Google Makes Cobalt Strike Harder To Abuse, Expert Weighs In

By   ISBuzz Team
Writer , Information Security Buzz | Nov 23, 2022 03:07 am PST

Google Clamps Down on Cobalt Strike Abuses

Google announced earlier this month that it had removed the ability to run JavaScript from inside.  HTML tags on its advertisement platform, in an effort to clamp down on ad fraud. And abuse perpetrated by cryptomining malware like Cobalt Strike and Coinhive. But what does this change mean for legitimate advertisers? And how will it impact larger security issues surrounding Javascript execution? Security expert Paul Roberts weighs in below.

 

Google’s response to Cobalt Strike abuses

Earlier this year, Google made a critical update to its ethical sourcing policy for cobalt. Which is used in lithium-ion batteries. The new policy will now require all of the company’s suppliers to disclose. Their cobalt suppliers and mines as well as to conduct human rights due diligence reviews of those suppliers and mines. This important update is just one example of Google making a conscious effort to make sure that it can’t be accused of being complicit in human rights abuses. Other steps that the tech giant has taken include investing in renewable energy sources like wind and solar power, lobbying for net-zero emissions legislation, and using green building practices when constructing new data centers.

 

What is Cobalt Strike?

Cobalt Strike is a penetration testing software developed by a company called RiskSense that allows an attacker to gain access to a target’s machine. The attack typically starts by getting the victim to visit a malicious website or click on a malicious link.
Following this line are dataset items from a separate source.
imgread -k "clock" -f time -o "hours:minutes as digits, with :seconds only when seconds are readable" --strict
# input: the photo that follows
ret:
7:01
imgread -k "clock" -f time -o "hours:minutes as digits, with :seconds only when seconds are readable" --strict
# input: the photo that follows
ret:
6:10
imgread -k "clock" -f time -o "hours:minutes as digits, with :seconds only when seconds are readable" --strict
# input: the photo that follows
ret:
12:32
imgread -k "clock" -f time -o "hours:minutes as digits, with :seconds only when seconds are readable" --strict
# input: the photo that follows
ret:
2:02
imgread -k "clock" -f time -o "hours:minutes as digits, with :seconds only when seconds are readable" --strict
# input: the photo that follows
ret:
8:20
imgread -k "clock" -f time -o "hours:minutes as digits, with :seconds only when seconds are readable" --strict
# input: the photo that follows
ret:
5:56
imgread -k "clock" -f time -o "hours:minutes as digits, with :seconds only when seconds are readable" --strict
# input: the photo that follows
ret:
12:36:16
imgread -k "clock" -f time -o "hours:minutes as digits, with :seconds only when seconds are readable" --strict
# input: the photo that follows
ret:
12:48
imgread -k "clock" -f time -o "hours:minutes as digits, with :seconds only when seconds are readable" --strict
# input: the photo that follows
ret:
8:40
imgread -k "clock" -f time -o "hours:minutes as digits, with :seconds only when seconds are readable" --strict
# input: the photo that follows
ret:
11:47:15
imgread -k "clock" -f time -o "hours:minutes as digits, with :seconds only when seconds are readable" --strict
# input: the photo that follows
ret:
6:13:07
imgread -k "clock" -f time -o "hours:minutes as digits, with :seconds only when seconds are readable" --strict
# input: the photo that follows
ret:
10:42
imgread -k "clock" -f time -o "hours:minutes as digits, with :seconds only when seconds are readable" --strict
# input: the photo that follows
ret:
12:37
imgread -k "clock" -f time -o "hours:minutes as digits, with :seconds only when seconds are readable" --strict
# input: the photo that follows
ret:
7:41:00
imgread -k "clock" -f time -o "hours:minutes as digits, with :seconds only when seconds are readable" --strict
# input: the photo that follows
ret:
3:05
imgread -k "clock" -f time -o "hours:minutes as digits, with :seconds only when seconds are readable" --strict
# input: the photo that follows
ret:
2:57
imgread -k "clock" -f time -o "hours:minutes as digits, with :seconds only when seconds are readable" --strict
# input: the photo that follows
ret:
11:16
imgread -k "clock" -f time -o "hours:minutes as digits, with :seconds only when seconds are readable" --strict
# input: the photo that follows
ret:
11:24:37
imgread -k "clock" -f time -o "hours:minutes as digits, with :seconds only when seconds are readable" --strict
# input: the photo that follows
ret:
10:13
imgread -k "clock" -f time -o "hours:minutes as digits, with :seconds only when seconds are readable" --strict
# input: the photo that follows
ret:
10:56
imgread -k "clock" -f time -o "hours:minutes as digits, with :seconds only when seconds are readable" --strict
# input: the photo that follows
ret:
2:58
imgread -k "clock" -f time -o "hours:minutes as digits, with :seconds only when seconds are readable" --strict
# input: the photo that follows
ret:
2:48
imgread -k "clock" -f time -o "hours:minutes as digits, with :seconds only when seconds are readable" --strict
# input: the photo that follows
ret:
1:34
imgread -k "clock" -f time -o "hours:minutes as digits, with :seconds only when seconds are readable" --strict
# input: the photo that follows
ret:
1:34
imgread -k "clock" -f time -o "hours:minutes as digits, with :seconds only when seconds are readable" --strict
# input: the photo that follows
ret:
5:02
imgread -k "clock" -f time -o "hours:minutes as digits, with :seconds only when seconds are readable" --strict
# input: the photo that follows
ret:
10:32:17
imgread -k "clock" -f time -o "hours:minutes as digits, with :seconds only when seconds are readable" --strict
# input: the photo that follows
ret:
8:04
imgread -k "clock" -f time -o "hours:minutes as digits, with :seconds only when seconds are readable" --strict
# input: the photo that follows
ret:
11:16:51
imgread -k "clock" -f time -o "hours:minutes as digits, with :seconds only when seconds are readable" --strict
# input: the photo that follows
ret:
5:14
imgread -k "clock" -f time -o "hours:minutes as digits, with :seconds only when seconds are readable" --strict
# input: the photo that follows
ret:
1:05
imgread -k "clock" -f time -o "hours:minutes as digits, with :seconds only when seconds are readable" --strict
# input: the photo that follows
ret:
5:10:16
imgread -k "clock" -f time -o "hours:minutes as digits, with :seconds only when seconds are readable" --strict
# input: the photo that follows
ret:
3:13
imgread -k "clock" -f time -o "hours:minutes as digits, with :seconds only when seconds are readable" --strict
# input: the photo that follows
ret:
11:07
Which installs malware and gives the attacker remote access to their machine. This is often done through phishing, social engineering, and other means. Users may not even know they’re infected until they start noticing unusual behavior in their computers.

 

How has it been abused?

Cobalt is a key ingredient in lithium-ion batteries that power electric vehicles and phones. Unfortunately, the mining of cobalt often leads to human rights abuses. Including child labor and unsafe working conditions.

A recent study found that over half of the global supply of cobalt comes from the Democratic Republic of Congo (DRC). Where one in ten children work in mines despite the DRC having outlawed child labor for those under 18 years old in 2012.

Cobalt can be hard to trace back to its origin due to processes like smelting and refining, which can mix together different sources or batches of materials. So even if companies pledge not to use any cobalt mined by children. They may still be using some from DRC mines that employ children anyway.

 

What does this mean for the future of Cobalt Strike?

We know that the refining of cobalt from an ore to a metal can involve serious human rights abuses. These can include labor trafficking, hazardous working conditions, and child labor. In response to this issue, Google Cobalt Strike has announced that it is banning the purchase of cobalt mined by hand in Congo. This will mean that in order to sell cobalt, mining companies will need to provide evidence. That they are not using child labor and are complying with local regulations. However, even with these changes, there is still a long way to go before we see a fair system in place for all parties involved.